ASSIGNED TASK: Go through the data and tally the lines that include "family". The reply is that number alone.
****
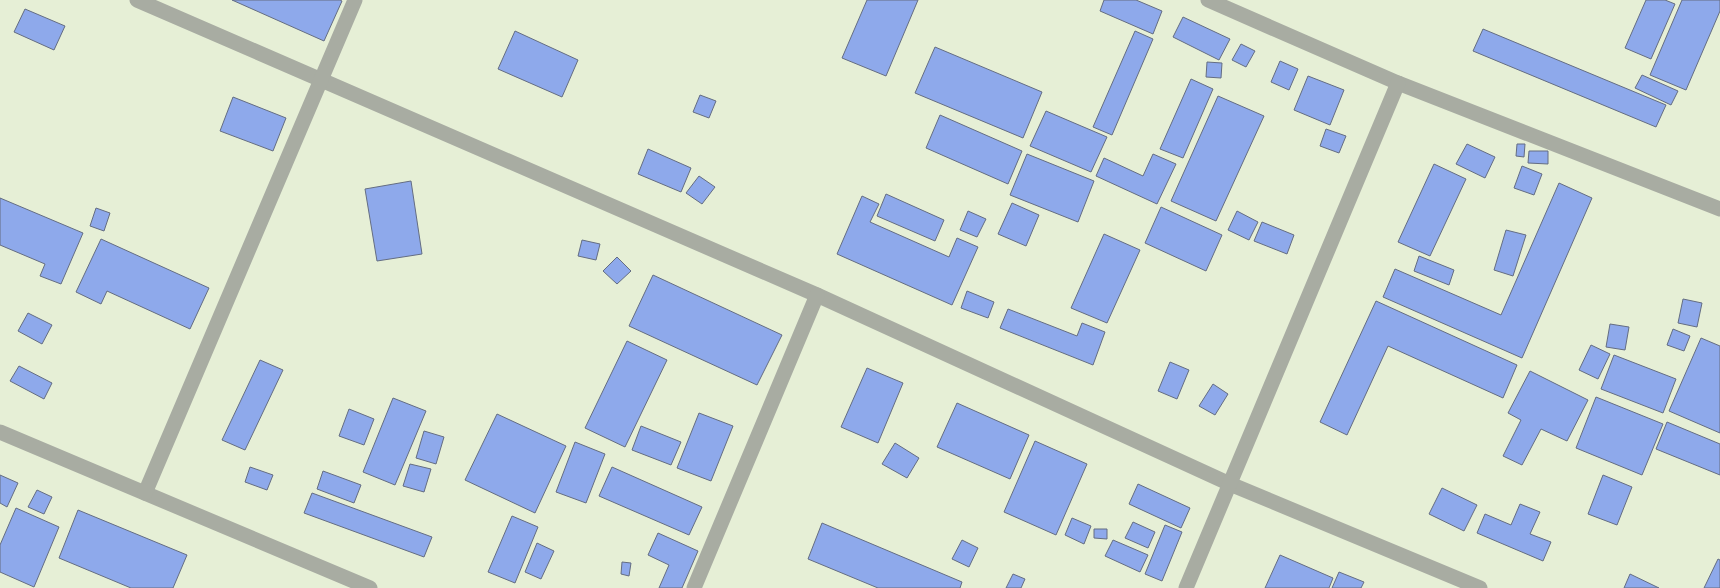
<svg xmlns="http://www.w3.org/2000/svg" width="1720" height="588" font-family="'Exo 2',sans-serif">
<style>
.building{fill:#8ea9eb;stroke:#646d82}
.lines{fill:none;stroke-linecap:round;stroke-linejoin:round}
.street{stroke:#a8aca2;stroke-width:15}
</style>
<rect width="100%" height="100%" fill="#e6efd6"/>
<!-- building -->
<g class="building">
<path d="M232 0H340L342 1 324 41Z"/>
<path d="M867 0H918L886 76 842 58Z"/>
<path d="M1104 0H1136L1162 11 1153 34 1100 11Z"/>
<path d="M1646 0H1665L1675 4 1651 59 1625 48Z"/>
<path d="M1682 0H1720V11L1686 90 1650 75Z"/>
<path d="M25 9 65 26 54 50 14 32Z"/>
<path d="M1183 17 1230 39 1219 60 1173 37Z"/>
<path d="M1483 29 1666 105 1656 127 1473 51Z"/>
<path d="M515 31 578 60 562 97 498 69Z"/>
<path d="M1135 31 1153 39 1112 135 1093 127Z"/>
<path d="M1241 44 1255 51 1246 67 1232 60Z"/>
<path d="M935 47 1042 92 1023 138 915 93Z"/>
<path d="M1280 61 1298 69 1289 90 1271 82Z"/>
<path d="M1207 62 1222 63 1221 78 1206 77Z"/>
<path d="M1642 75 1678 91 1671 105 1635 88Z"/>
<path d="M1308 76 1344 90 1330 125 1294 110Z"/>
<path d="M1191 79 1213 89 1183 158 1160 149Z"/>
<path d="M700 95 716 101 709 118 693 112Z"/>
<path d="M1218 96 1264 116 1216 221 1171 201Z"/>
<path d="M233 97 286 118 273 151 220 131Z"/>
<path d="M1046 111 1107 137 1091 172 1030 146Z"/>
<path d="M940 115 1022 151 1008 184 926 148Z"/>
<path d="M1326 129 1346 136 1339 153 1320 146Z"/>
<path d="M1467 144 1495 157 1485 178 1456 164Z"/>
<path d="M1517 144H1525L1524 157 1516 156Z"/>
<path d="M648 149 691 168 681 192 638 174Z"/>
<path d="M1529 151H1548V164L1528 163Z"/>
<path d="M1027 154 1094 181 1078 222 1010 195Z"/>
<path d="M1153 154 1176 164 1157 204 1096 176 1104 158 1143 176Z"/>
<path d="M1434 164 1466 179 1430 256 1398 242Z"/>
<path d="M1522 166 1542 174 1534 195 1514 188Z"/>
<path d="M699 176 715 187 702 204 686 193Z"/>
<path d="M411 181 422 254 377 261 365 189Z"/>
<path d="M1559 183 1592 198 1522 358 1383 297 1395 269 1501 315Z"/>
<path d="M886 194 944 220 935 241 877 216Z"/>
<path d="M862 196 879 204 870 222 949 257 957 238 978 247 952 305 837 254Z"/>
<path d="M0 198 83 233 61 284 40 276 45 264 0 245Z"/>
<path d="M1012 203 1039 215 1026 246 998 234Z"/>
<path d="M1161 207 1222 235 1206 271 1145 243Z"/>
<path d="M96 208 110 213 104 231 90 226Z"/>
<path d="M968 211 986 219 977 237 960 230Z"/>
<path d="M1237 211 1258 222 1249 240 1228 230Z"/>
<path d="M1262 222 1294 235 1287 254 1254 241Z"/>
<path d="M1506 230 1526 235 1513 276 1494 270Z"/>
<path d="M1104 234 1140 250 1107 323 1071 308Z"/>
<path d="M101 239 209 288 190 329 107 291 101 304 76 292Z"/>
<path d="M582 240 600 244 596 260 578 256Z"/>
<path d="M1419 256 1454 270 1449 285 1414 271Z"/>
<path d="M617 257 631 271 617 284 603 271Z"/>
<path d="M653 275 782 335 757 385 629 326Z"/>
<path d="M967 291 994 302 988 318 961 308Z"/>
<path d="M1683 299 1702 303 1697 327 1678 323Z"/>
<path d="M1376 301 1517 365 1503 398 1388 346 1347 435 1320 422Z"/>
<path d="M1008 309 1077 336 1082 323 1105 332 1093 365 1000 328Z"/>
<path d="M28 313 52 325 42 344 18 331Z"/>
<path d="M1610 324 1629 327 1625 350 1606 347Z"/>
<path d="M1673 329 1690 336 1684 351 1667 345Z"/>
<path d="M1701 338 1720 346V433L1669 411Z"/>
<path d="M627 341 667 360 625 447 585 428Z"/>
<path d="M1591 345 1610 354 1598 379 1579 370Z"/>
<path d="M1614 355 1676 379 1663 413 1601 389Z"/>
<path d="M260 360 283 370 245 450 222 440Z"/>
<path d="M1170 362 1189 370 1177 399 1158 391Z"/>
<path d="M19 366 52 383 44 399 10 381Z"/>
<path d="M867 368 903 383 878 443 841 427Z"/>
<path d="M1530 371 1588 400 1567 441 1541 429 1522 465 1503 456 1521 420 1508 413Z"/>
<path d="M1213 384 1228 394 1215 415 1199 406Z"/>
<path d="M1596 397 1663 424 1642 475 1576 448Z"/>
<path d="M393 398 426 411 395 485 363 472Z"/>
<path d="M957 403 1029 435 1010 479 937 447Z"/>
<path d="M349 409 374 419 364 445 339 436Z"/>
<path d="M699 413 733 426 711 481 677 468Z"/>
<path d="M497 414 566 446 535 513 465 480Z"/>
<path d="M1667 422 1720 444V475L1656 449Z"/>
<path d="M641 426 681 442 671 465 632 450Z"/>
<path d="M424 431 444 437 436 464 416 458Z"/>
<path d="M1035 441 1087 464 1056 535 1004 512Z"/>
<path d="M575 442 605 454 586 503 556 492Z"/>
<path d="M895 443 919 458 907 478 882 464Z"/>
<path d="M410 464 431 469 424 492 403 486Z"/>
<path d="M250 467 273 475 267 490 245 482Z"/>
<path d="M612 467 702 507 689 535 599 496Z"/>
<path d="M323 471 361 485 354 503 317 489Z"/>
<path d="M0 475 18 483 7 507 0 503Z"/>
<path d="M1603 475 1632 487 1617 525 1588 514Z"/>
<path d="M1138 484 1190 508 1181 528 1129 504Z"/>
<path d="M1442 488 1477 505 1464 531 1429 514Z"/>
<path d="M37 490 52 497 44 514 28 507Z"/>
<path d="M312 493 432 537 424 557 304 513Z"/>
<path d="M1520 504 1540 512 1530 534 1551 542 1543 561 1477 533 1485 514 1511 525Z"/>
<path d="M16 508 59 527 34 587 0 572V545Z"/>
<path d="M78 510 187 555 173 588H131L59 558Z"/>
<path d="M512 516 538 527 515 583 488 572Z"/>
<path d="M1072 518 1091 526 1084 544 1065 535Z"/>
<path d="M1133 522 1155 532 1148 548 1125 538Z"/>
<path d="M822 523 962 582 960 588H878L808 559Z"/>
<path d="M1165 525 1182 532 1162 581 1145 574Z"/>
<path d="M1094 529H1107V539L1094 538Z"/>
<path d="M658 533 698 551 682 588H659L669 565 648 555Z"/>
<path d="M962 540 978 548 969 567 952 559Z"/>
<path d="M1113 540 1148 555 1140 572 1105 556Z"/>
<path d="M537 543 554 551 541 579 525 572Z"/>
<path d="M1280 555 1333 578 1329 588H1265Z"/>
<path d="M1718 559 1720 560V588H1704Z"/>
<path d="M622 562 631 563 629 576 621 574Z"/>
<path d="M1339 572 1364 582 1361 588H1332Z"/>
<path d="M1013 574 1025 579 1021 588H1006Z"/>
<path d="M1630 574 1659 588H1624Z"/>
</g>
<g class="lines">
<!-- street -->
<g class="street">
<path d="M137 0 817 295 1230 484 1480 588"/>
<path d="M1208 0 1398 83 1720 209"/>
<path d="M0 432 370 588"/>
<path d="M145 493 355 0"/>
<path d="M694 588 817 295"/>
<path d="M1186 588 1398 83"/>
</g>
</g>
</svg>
****
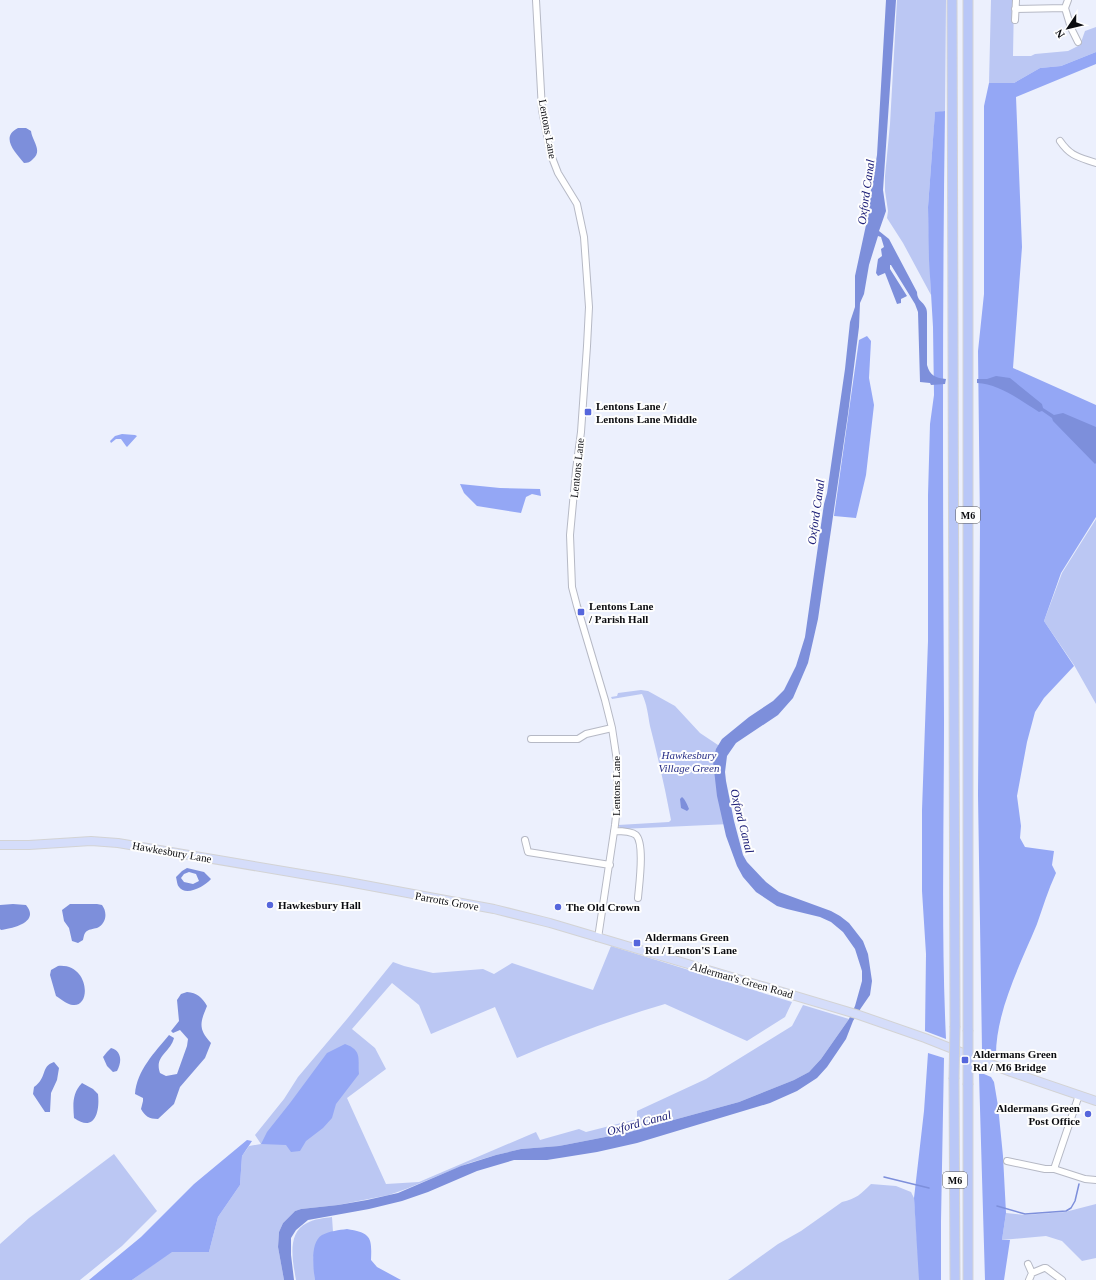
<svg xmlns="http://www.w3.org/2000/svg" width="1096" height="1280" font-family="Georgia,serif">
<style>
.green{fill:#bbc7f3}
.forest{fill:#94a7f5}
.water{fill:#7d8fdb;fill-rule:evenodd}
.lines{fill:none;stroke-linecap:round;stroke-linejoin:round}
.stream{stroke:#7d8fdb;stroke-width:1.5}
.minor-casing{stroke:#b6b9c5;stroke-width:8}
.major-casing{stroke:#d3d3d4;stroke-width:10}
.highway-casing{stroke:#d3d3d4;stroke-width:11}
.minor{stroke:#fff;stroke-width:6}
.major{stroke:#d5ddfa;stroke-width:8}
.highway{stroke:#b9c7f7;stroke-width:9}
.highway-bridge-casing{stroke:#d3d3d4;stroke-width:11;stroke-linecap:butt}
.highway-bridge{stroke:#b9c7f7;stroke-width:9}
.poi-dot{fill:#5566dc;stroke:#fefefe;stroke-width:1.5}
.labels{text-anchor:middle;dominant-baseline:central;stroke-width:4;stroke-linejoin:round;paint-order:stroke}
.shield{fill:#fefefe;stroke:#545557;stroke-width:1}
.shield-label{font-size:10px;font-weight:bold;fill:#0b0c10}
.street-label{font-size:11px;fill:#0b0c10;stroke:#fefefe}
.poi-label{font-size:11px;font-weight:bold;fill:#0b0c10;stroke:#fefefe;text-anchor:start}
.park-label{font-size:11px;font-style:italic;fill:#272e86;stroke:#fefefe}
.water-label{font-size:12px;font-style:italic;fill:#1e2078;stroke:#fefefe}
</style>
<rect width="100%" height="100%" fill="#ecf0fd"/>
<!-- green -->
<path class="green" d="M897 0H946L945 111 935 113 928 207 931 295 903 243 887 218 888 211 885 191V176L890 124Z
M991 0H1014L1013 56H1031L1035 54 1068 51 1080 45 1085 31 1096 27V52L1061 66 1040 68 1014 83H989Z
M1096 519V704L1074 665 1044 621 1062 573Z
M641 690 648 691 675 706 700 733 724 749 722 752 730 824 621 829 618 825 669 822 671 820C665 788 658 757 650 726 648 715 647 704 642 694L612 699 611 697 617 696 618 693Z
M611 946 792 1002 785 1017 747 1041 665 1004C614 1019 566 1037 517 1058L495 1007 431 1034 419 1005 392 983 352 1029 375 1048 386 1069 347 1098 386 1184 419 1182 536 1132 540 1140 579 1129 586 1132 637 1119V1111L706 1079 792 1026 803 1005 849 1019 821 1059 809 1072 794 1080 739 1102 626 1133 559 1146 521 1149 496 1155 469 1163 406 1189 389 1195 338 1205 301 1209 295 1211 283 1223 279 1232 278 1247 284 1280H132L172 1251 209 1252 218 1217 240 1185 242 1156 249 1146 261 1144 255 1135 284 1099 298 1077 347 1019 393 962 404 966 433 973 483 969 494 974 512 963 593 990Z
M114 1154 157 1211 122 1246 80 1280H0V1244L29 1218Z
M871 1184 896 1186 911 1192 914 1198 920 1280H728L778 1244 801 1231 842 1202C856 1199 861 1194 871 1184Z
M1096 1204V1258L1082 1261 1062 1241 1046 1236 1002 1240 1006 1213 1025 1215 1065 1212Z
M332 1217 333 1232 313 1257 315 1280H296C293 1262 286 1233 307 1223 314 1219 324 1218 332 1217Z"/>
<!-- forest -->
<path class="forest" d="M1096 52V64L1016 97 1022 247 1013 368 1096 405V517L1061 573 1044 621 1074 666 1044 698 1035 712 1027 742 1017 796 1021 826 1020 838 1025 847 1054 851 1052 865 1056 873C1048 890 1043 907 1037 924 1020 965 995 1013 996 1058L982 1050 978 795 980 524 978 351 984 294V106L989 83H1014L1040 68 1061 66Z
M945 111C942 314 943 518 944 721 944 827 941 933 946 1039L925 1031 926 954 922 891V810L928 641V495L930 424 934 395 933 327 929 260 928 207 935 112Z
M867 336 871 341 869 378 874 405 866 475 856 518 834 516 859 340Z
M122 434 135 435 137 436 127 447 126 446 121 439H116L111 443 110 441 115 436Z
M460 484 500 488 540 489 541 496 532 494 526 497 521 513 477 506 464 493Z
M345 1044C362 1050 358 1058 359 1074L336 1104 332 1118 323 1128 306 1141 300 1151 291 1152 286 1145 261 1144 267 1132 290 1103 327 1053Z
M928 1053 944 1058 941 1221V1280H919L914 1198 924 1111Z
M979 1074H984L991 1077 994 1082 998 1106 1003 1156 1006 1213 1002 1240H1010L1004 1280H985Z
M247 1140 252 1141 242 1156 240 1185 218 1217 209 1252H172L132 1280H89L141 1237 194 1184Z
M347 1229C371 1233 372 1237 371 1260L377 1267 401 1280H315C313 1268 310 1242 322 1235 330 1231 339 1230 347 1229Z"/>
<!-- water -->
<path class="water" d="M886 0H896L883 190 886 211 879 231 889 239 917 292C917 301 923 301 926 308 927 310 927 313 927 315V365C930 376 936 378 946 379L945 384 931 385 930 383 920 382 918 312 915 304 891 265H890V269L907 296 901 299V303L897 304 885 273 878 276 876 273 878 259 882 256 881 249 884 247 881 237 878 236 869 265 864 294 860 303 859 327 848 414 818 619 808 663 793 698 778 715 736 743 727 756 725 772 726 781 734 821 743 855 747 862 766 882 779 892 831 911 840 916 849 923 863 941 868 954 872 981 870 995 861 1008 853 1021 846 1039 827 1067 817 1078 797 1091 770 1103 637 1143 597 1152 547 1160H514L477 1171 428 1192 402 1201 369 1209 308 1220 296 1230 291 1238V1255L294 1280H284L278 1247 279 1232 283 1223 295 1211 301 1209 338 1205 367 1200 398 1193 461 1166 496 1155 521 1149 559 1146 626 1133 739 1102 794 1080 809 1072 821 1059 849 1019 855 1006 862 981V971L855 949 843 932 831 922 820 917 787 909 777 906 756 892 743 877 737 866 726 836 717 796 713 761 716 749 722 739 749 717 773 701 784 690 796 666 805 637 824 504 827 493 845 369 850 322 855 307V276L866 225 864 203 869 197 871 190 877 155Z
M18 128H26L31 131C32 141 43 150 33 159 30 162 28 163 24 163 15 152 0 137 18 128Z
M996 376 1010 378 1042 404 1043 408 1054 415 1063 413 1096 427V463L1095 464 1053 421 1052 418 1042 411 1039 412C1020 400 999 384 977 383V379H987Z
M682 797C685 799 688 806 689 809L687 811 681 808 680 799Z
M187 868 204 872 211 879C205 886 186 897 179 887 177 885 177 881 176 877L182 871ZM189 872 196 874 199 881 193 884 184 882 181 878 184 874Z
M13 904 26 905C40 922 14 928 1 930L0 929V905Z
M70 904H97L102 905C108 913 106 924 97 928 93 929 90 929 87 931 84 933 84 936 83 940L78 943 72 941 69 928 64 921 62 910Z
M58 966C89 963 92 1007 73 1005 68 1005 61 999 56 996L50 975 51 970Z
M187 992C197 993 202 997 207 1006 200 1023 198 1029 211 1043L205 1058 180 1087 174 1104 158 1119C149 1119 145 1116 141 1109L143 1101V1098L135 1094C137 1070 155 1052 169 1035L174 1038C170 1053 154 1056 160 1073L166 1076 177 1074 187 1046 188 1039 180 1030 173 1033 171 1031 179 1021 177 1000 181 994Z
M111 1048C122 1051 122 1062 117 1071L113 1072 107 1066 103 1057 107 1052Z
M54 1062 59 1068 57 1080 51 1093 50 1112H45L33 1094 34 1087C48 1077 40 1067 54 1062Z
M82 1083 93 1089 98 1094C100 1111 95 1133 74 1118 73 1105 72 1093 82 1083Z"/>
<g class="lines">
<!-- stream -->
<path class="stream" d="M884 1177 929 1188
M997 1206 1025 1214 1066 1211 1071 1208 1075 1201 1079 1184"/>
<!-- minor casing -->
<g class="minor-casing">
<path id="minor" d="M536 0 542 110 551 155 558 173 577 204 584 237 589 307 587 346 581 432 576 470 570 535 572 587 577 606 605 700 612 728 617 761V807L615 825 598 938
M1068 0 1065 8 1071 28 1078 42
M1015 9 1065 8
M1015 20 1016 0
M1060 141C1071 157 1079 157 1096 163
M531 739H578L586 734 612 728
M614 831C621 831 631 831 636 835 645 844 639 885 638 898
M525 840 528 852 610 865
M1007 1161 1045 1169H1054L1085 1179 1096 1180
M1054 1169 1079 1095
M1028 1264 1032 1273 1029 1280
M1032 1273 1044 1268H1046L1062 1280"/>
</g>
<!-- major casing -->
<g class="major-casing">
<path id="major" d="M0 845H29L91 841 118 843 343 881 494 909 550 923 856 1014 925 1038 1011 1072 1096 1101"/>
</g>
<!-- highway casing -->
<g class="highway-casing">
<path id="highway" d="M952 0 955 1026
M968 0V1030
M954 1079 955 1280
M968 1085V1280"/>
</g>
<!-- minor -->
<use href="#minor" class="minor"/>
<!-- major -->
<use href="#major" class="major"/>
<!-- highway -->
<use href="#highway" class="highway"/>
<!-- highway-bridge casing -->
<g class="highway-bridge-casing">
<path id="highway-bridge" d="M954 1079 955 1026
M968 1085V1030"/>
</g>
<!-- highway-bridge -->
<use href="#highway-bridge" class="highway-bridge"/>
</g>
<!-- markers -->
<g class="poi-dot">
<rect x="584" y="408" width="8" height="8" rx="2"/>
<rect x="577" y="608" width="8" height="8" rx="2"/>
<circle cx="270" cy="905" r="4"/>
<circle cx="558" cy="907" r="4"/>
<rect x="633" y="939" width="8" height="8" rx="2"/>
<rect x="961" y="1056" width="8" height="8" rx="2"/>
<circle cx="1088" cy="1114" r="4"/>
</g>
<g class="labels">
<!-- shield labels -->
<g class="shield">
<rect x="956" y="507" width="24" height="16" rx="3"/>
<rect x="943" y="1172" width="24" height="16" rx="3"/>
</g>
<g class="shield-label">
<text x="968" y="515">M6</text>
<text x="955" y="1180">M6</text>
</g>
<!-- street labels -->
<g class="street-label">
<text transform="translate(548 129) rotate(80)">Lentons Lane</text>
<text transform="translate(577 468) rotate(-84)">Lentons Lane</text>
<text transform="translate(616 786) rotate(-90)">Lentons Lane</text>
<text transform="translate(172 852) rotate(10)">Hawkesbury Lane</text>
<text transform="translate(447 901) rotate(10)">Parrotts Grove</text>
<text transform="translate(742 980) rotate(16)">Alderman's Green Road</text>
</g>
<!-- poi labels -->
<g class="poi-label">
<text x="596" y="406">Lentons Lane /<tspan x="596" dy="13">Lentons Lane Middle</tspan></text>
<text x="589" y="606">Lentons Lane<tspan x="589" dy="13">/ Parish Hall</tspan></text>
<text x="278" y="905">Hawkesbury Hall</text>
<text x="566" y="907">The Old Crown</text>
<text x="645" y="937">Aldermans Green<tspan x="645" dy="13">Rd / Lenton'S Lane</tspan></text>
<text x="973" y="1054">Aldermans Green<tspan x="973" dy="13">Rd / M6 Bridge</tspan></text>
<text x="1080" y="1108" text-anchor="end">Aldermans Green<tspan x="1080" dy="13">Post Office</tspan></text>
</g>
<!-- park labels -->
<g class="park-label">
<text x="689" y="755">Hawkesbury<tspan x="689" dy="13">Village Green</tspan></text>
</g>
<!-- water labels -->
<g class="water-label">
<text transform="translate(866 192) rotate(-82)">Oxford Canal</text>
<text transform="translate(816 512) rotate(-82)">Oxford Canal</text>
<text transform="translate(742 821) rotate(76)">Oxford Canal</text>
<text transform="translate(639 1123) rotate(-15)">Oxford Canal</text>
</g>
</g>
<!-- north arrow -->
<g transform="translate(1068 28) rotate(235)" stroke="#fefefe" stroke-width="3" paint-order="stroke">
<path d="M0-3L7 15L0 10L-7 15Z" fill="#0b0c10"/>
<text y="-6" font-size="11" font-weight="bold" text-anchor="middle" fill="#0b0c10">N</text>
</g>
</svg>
****
RESULT FOR THIS TASK: 2